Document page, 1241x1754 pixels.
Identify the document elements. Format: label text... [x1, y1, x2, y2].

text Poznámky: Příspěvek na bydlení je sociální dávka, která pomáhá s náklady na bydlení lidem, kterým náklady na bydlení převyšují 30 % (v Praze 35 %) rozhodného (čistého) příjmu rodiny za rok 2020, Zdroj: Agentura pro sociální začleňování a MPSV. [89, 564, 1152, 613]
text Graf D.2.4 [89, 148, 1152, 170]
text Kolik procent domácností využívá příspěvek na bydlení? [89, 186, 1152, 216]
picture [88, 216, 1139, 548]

########

• Assignment:
Output all of the material exactly as written.

• Answer to the problem:
Document page, 1241x1754 pixels.
Identify the document elements. Format: label text... [x1, y1, x2, y2].

text Poznámky: Příspěvek na bydlení je sociální dávka, která pomáhá s náklady na bydlení lidem, kterým náklady na bydlení převyšují 30 % (v Praze 35 %) rozhodného (čistého) příjmu rodiny za rok 2020, Zdroj: Agentura pro sociální začleňování a MPSV. [89, 564, 1152, 613]
text Graf D.2.4 [89, 148, 1152, 170]
text Kolik procent domácností využívá příspěvek na bydlení? [89, 186, 1152, 216]
picture [88, 216, 1139, 548]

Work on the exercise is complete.